Relocation to Payson
The Fairborn Institute’s robotic observatory (FIRO) is being relocated from Santa Margarita, on California’s Central Coast, to Payson, Arizona. Payson, elevation 5000 feet, is a small town in the mountains of northern Arizona.
A new and somewhat larger enclosure is being built. Below are occasional progress reports on the construction of the new enclosure and reassembly of the telescope and associated equipment.
Entry 1: New Home in Payson, Arizona
Making progress on the new FIRO. When the planned trees were removed, it became clear (excuse the pun) that if one very tall additional tree was removed, that most of the northern sky would be accessible. So it came down (a bit sad, but sacrifices have to be made for the benefit of science).
With the northern sky now open, I've had to change my enclosure design. Plan B is to stick with a tilt off roof (not enough room for a roll off and I prefer tilt offs), but have the southern and northern halves of the roof tilt off independently with the southern half be the fist tilt off and the northern half also tilted off only when I need access to the northern sky.
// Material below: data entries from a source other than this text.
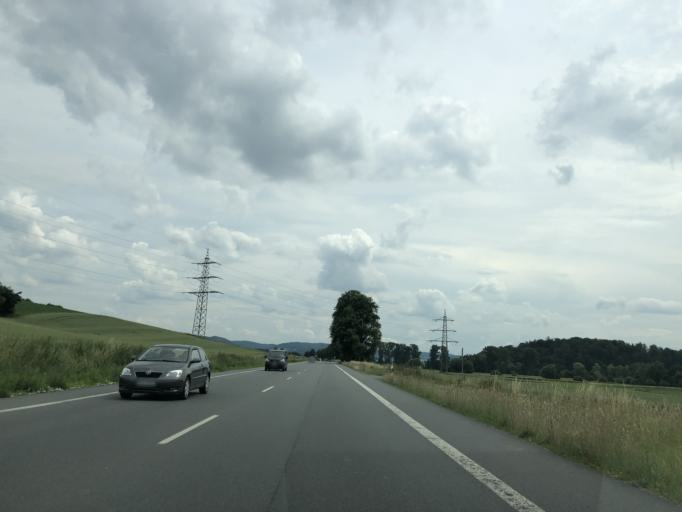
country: DE
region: Hesse
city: Gross-Bieberau
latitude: 49.7953
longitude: 8.8390
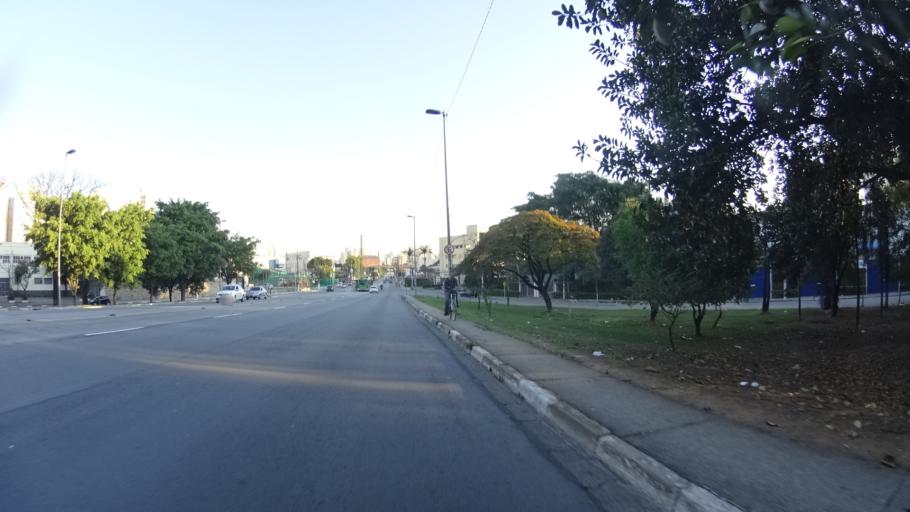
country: BR
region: Sao Paulo
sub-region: Sao Paulo
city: Sao Paulo
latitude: -23.5108
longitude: -46.6901
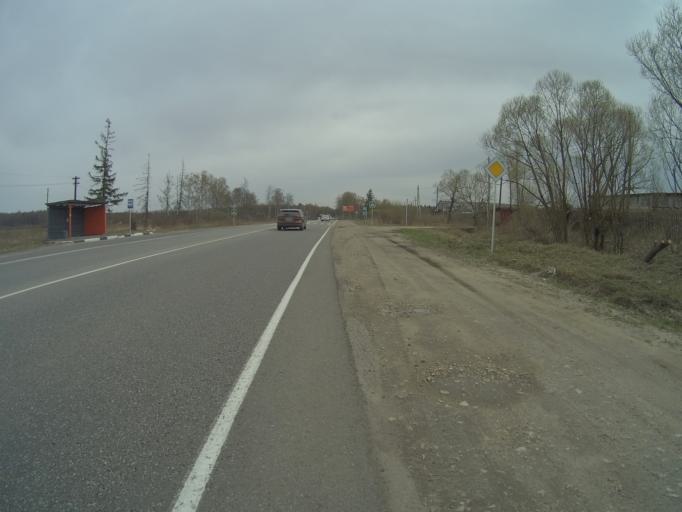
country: RU
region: Vladimir
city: Kommunar
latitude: 56.0385
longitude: 40.5519
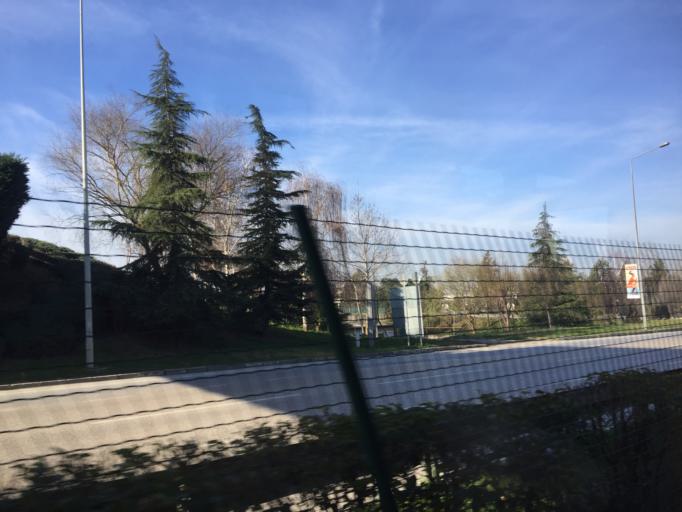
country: TR
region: Bursa
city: Niluefer
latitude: 40.2390
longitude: 28.9728
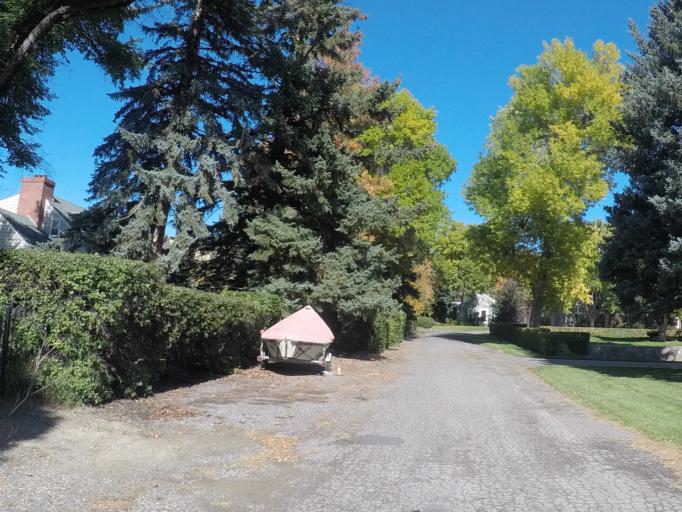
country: US
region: Montana
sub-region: Yellowstone County
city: Billings
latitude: 45.7962
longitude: -108.5336
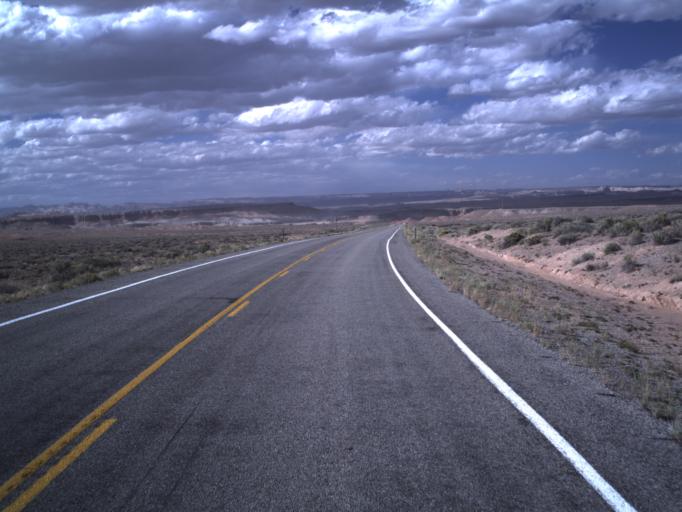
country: US
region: Utah
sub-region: Emery County
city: Ferron
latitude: 38.3407
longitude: -110.6907
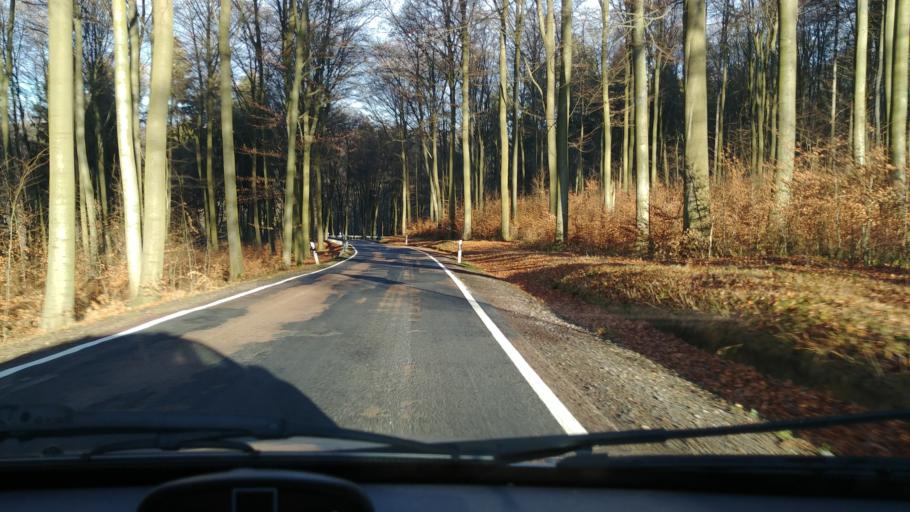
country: DE
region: Rheinland-Pfalz
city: Attenhausen
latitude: 50.2760
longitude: 7.8641
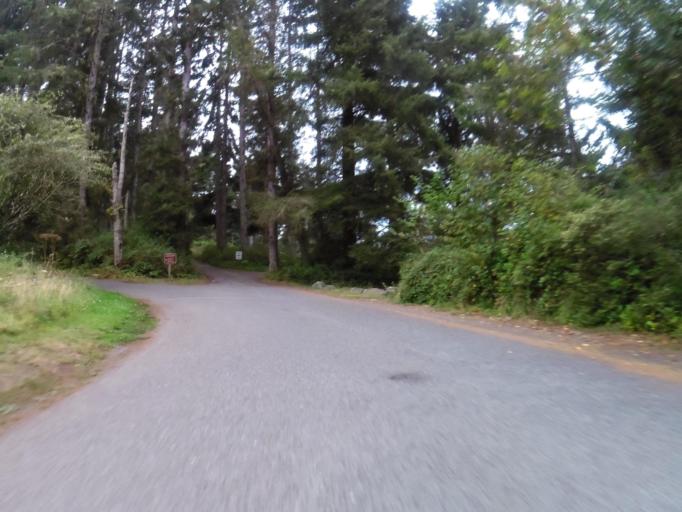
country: US
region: California
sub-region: Humboldt County
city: Westhaven-Moonstone
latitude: 41.1403
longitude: -124.1597
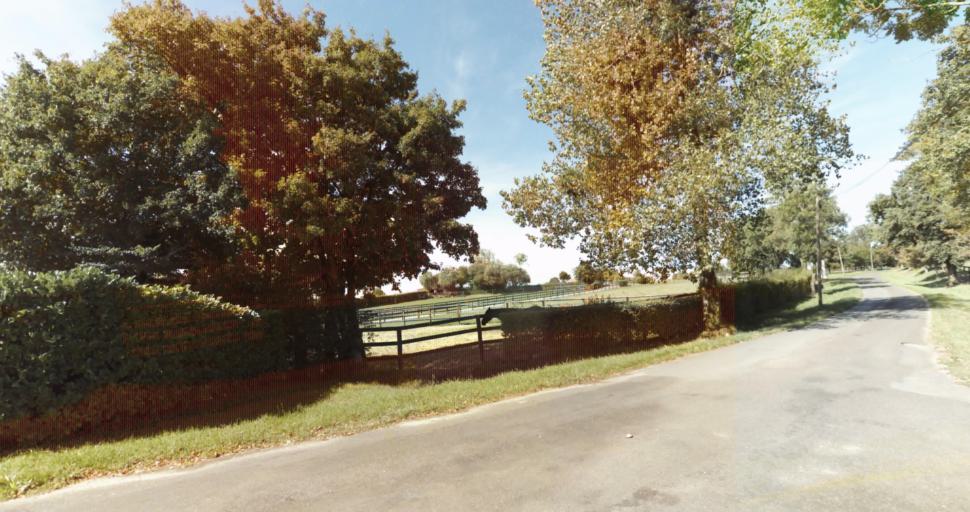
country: FR
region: Lower Normandy
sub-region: Departement de l'Orne
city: Gace
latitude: 48.7569
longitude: 0.2362
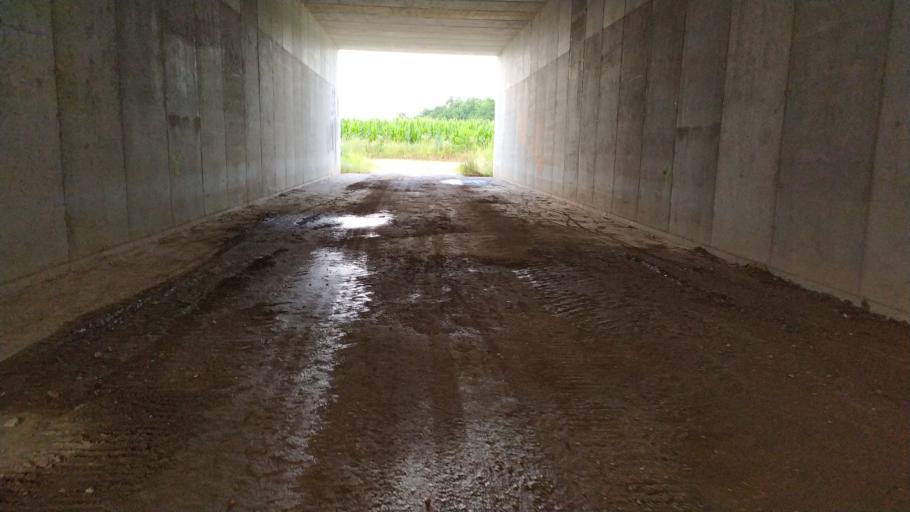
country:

Should have a scale drawing shortly. The enclosure will be ~ 8x8 feet. The pitched roof will be Alumalite on an aluminum angle frame. Fully and exactly counter weighted.
Pier pouring and enclosure construction probably a July project (Cheryl and I will soon be returning to CA for a month to wrap things up there). May try and make it a "barn raising" type of project with help from local and Phoenix-area astronomy friends. Hope to have the enclosure completed by the end of July so I'll have August and the first part of September to get the telescope up and running by the middle of September when it will be post monsoon and safe to observe.
Entry 2: Making Good Progress...
Cheryl watches as the contractors, Larry Smith (left) and Kevin (right) move the frame for the floor and template to the backyard. The large square slightly offset from the center is where the pier bolts will be accessed with a removable plywood "hatch." Overall, the observatory is 7x7 feet, significantly bigger than the enclosure in California. This will allow the telescope to be parked in any position and also allow someone to be inside with the telescope.
The template has been removed from the floor frame to site the holes and then SonoTubes that will support the floor. You can see that the concrete has been poured into the SonoTubes which has rebar and joist supports.
Tomorrow will probably dig out the hole for the pier, and Monday may pour the pier base. Progress!